Birth order: Does it affect your little one’s personality?
Where your baby is born in the family dynamics can impact their personality traits, we take a look at how
We’re all aware of those stereotypes about children and siblings. The ‘only child’ supposedly finds it hard to share, the eldest child tends to show signs of bossiness, everyone babies the baby, and the middle child is -- well, in the middle. These are very general stereotypes perhaps but is there any truth in these traits that are said to show as a result of where in the family you are born? We take a look.
Does birth order affect personality traits?

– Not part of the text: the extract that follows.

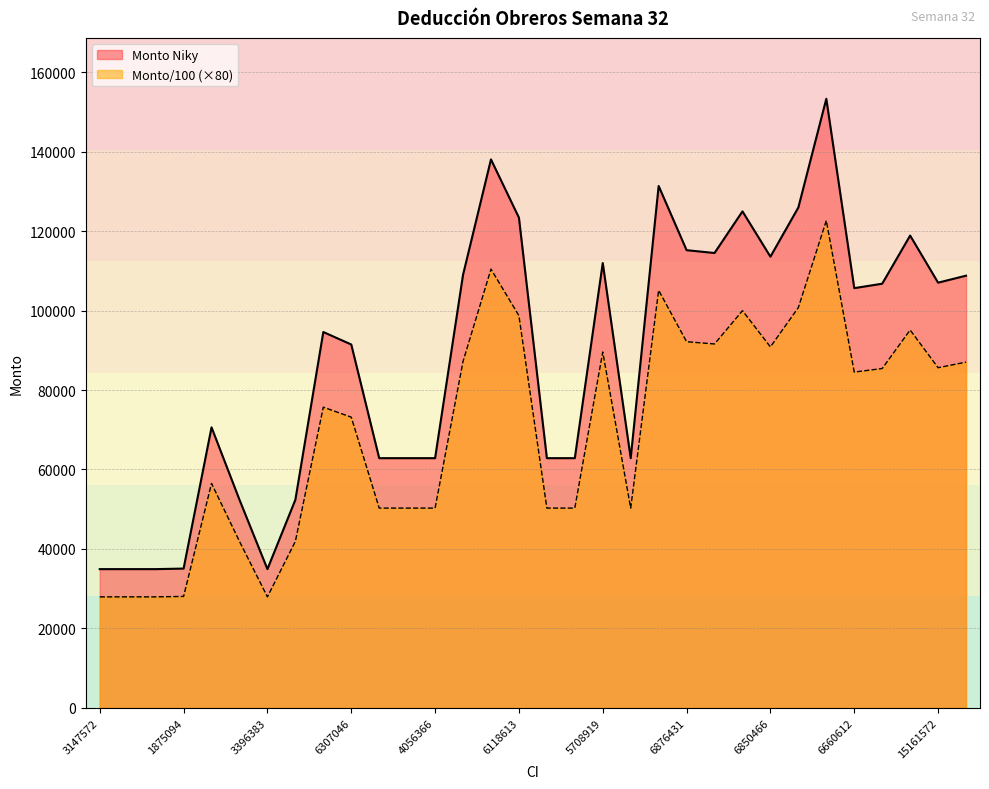

At which category is the sum across all series the highest?

4855712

Not really is the answer. It’s more a result of the influence of siblings, or not having siblings that help mould these personality traits. For example, an only child doesn’t have the day to day learning experience of having to share their things. It’s theirs and that’s it, explaining why when they are expected to share with another child is just something they have less experience of at first.
Being the oldest
Same with the oldest child, they would have experienced a period of time being an only child and not having to share but by the time they do, they know how the toy works and find it confusing and frustrating when their younger sibling tries to do it wrong. It feels natural for the older, more experienced sibling to take charge and show how it’s done.
It’s natural for parents to trust the older child more so than the younger ones so they feel more respected by the parent and therefore delight in the confidence this gives them and have a need to prove they are worthy of it. They often display this by taking over with a younger child to show they can help and prove to the parent they know what to do.
Born in the middle
The middle child is often the one that gets labelled ‘middle child’ and will often show conflicting traits to their older sibling. This tends to be because they see the role as filled by their older sibling, which can quite often be the position of ‘parent pleaser.’ They can feel there is no room for them so may choose the opposite route of showing signs of rebellion as a way to get parents’ attention. The youngest child may be seen by the middle child as getting away with everything or being ‘babied’ by everyone so they can start to use negotiating skills to help them find their place. They are often more independent and can deal with disappointment fairly well.
Being the baby
The baby of the family is quite often ‘babied’ for longer than the other siblings as they are the last baby in the family – arguably some say this trait can carry on into adulthood! Being the youngest can see them shouldering less responsibility, more carefree and sociable than their older siblings and can subsequently show personality traits such as being easy going as they are more likely to be used to their older siblings making decisions. However being the youngest can see them being spoiled as everyone in the family may treat them as the baby and they get used to playing on this to get what they want.
The one and only
Only children can tend to resemble ‘little adults’ as quite simply they are more likely to spend more of their time with adults than other children. There is on occasions a risk of being somewhat self-centred as they don’t have the competition for their parents’ attention that children with siblings have. They are more used to be listened to and getting their own way so may find it tougher than children with siblings when things don’t go their way.